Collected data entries
========================================================================

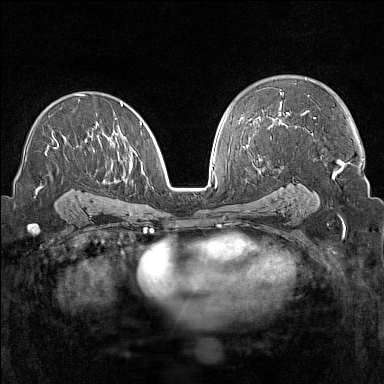
Breast MRI (dynamic contrast-enhanced), one axial slice. Position 90 of 160 along the scan axis. Dynamic contrast-enhanced series, time point 2 of 7 at this slice position (early post-contrast). 1.5 T. TE 1.8 ms, TR 5 ms. 1 mm slice thickness. 384 × 384 image matrix, field of view 300 × 300 mm. Female patient.
Annotated regions visible in this slice (semi-automatically segmented with operator editing):
- enhancing-tissue mask used for the functional tumour volume (all voxels passing the contrast-enhancement thresholds inside the analysis volume; usually the tumour): bounding box [x1, y1, x2, y2] px = [36, 94, 142, 193]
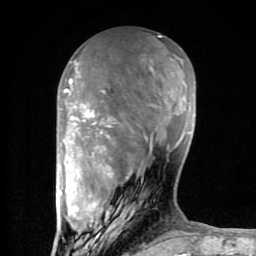
Breast MRI (dynamic contrast-enhanced), one axial slice. Position 29 of 80 along the scan axis. Cropped to one breast. Dynamic contrast-enhanced series, time point 2 of 8 at this slice position (early post-contrast). 1.5 T. TE 2.6 ms, TR 6 ms. 256 × 256 image matrix. Female patient.
Outlined on this slice (semi-automatic segmentation, software-assisted and operator-edited):
- enhancing-tissue mask used for the functional tumour volume (all voxels passing the contrast-enhancement thresholds inside the analysis volume; usually the tumour): box from (x=59, y=36) to (x=191, y=254) px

========================================================================

[WHAT TO PRODUCE] Pictures do not belong in the copy. Please reproduce the entries above exactly otherwise.

[REPLY TO THE EXERCISE]
Breast MRI (dynamic contrast-enhanced), one axial slice. Position 90 of 160 along the scan axis. Dynamic contrast-enhanced series, time point 2 of 7 at this slice position (early post-contrast). 1.5 T. TE 1.8 ms, TR 5 ms. 1 mm slice thickness. 384 × 384 image matrix, field of view 300 × 300 mm. Female patient.
Annotated regions visible in this slice (semi-automatically segmented with operator editing):
- enhancing-tissue mask used for the functional tumour volume (all voxels passing the contrast-enhancement thresholds inside the analysis volume; usually the tumour): bounding box [x1, y1, x2, y2] px = [36, 94, 142, 193]
Breast MRI (dynamic contrast-enhanced), one axial slice. Position 29 of 80 along the scan axis. Cropped to one breast. Dynamic contrast-enhanced series, time point 2 of 8 at this slice position (early post-contrast). 1.5 T. TE 2.6 ms, TR 6 ms. 256 × 256 image matrix. Female patient.
Outlined on this slice (semi-automatic segmentation, software-assisted and operator-edited):
- enhancing-tissue mask used for the functional tumour volume (all voxels passing the contrast-enhancement thresholds inside the analysis volume; usually the tumour): box from (x=59, y=36) to (x=191, y=254) px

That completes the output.